В соснах над ними шелестел ветер. По дороге за воротами проехал велосипедист, вихляясь и дребезжа.
– Она неплохой человек, – сказала Василика, будто продолжая начатый разговор. – Что бы вы о ней ни думали, она неплохой человек. Но с одной стороны, она ненавидит, когда ей сопротивляются. В любой форме. Тот, кто сопротивляется – враг, и его нужно уничтожить, унизив предварительно. Это ее способ показать, кто хозяин ситуации. Ее способ справиться с жизнью, если хотите. Она не может выпустить бразды правления из рук, иначе все развалится. Больше всего, я помню, ее пугало, что она заболеет и останется беспомощной на попечении своего семейства. «Кто будет всем рулить? – кричала мне Оксана, когда я ее успокаивала. – Эти слабаки, ничтожества? Не хочу издохнуть, наблюдая, как они все профукают!»
– А с другой?
– Что, простите?
– Вы сказали: с одной стороны, Оксана ненавидит, когда ей сопротивляются. А с другой?
– С другой стороны, ей интересны только сопротивляющиеся. Они пробуждают в ней естественнонаучное любопытство, она вооружается скальпелем и лупой, чтобы все-все-все в них рассмотреть, понять и таким образом присвоить.
– …вспоров им предварительно брюхо, – вскользь заметил Макар.
– Не без этого. Но Оксана не понимает, что именно она делает. В этом смысле она невинна.
Илюшин повернул голову и взглянул на нее через плечо.
– Серьезно? По-моему, она отлично понимает, что именно творит. И я, кстати, тоже понимаю.
– И что же?
– Ловит мотыльков и отрывает им крылышки.
– Однако, жестокое сравнение, – помолчав, сказала Токмакова.
– Так ведь и ваша подруга далека от того любопытного невинного ребенка, портрет которого вы мне рисуете. Я не увидел пока ни одного человека, с которым она была бы добра.
– С дочерью, – немедленно сказала Токмакова. – Она добра к Леночке.
– А, ну да, наверное, – небрежно согласился Илюшин, и женщина тревожно взглянула на него. – В ее понимании доброты.
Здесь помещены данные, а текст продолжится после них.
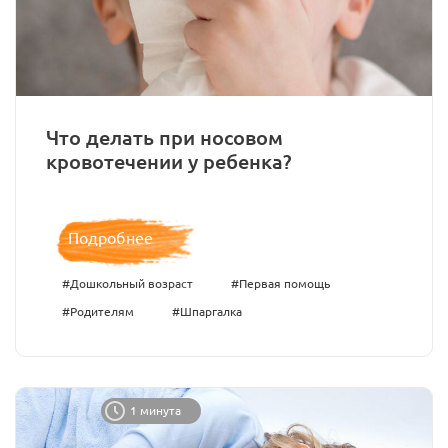
Что делать при носовом
кровотечении у ребенка?
Подробнее
#Дошкольный возраст
#Первая помощь
#Родителям
#Шпаргалка
1 минута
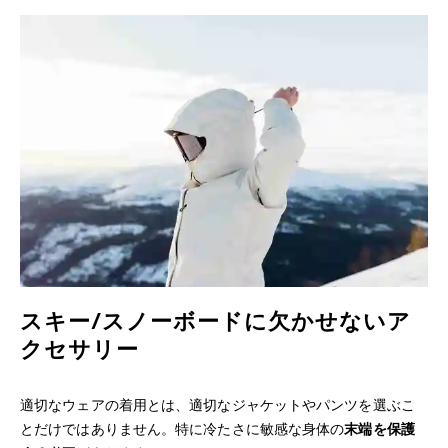
スキー/スノーボードに欠かせないア
クセサリー
適切なウェアの着用とは、適切なジャケットやパンツを選ぶこ
とだけではありません。特に冷たさに敏感な身体の
末端を保護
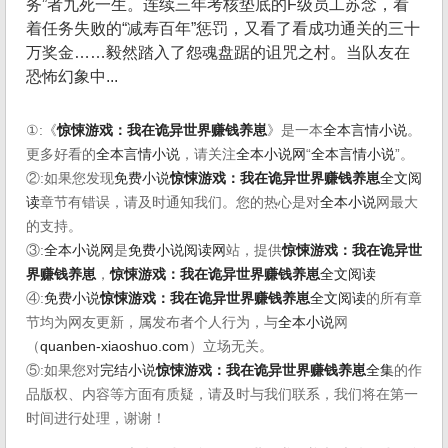
务”者九死一生。连续三年考核垫底的F级员工苏念，看
着任务失败的“减寿百年”惩罚，又看了看成功通关的三十
万奖金……毅然踏入了怨魂盘踞的诅咒之村。当队友在
恐怖幻象中...
①:《
惊悚游戏：我在诡异世界赚钱养崽
》是一本
全本言情小说
。
更多好看的
全本言情小说
，请关注
全本小说网
“
全本言情小说
”。
②:如果您发现
免费小说
惊悚游戏：我在诡异世界赚钱养崽
全文阅
读
章节有错误，请及时通知我们。您的热心是对
全本小说
网最大
的支持。
③:
全本小说网
是
免费小说阅读网
站，提供
惊悚游戏：我在诡异世
界赚钱养崽
，
惊悚游戏：我在诡异世界赚钱养崽
全文阅读
④:
免费小说
惊悚游戏：我在诡异世界赚钱养崽
全文阅读
的所有章
节均为网友更新，属发布者个人行为，与
全本小说
网
（
quanben-xiaoshuo.com
）立场无关。
⑤:如果您对
完结小说
惊悚游戏：我在诡异世界赚钱养崽
全集
的作
品版权、内容等方面有质疑，请及时与我们联系，我们将在第一
时间进行处理，谢谢！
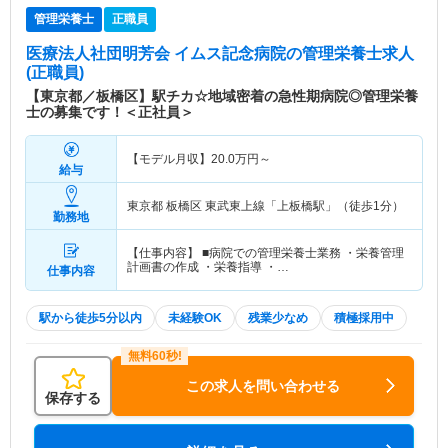
管理栄養士
正職員
医療法人社団明芳会 イムス記念病院
の管理栄養士求人
(正職員)
【東京都／板橋区】駅チカ☆地域密着の急性期病院◎管理栄養
士の募集です！＜正社員＞
【モデル月収】
20.0
万円～
給与
東京都 板橋区
東武東上線「上板橋駅」（徒歩1分）
勤務地
【仕事内容】 ■病院での管理栄養士業務 ・栄養管理
計画書の作成 ・栄養指導 ・…
仕事内容
駅から徒歩5分以内
未経験OK
残業少なめ
積極採用中
この求人を問い合わせる
保存する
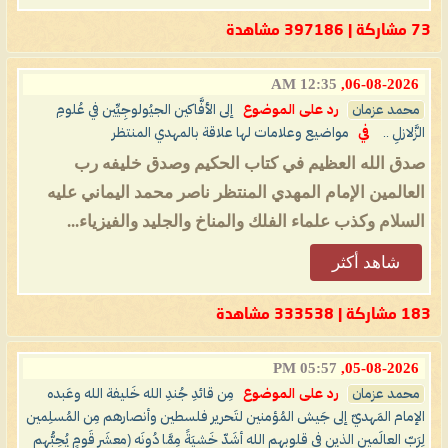
73 مشاركة | 397186 مشاهدة
12:35 AM
06-08-2026,
محمد عزمان
رد على الموضوع
إلى الأفَّاكين الجيُولوجِيِّين في عُلومِ
الزَّلازلِ ..
في
مواضيع وعلامات لها علاقة بالمهدي المنتظر
صدق الله العظيم في كتاب الحكيم وصدق خليفه رب
العالمين الإمام المهدي المنتظر ناصر محمد اليماني عليه
السلام وكذب علماء الفلك والمناخ والجليد والفيزياء...
شاهد أكثر
183 مشاركة | 333538 مشاهدة
05:57 PM
05-08-2026,
محمد عزمان
رد على الموضوع
مِن قائدِ جُندِ الله خَليفة الله وعَبده
الإمام المَهديّ إلى جَيش المُؤمنين لتَحرير فلسطين وأنصارهم مِن المُسلِمين
لِرَبّ العالَمين الذين في قلوبهم الله أشَدّ خَشيَةً مِمَّا دُونَه (معشَر قَومٍ يُحِبُّهم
И только до тех пор, пока Леночка остается безответным маленьким ребенком. Сейчас ей пять? Значит, шестой год, седьмой, восьмой… – Илюшин загибал пальцы. – Да, пожалуй, еще лет семь в запасе у Леночки есть. А затем ее будут унижать, оскорблять, попрекать деньгами, мучить ее отца на глазах у нее, высмеивать, орать на нее и отвешивать пощечины.
– Не будут, – тихо сказала Токмакова.
– Вы так верите в свою подругу? – усмехнулся Макар. – Или даете мне понять, что она мертва?
Токмакова молча протянула ему пачку с сигаретами. Илюшин взял, но, по примеру Бабкина, курить не стал: сидел, вертел сигарету в пальцах, наблюдая, как высыпаются из нее понемногу крошки слабо пахнущего табака.
– Вы описываете обыкновенную хабалку, дорвавшуюся до небольшой власти, – сказала, наконец, Токмакова, словно не было его последнего вопроса. – А это не так.
– Вы хотели бы, чтобы это было не так, – поправил Илюшин. – Куда полезнее для самолюбия считать, что подчиняешься незаурядной натуре, сложной, многогранной, непростой, но в чем-то даже выдающейся. А знать, что тебя продавила обыкновенная дрянная баба… Это унизительно, я понимаю. Кстати, знаете, что я заметил? Во всех беседах о вашей подруге рано или поздно всплывает это слово. «Унизительно». Она мастер унижать людей.
– Никто из ее родных не выглядит униженным, – холодно заметила Токмакова. – Ни муж, ни брат, ни сестра. Им троим, собственно, грех жаловаться.
– Не знаю, – покачал головой Илюшин. – Не уверен.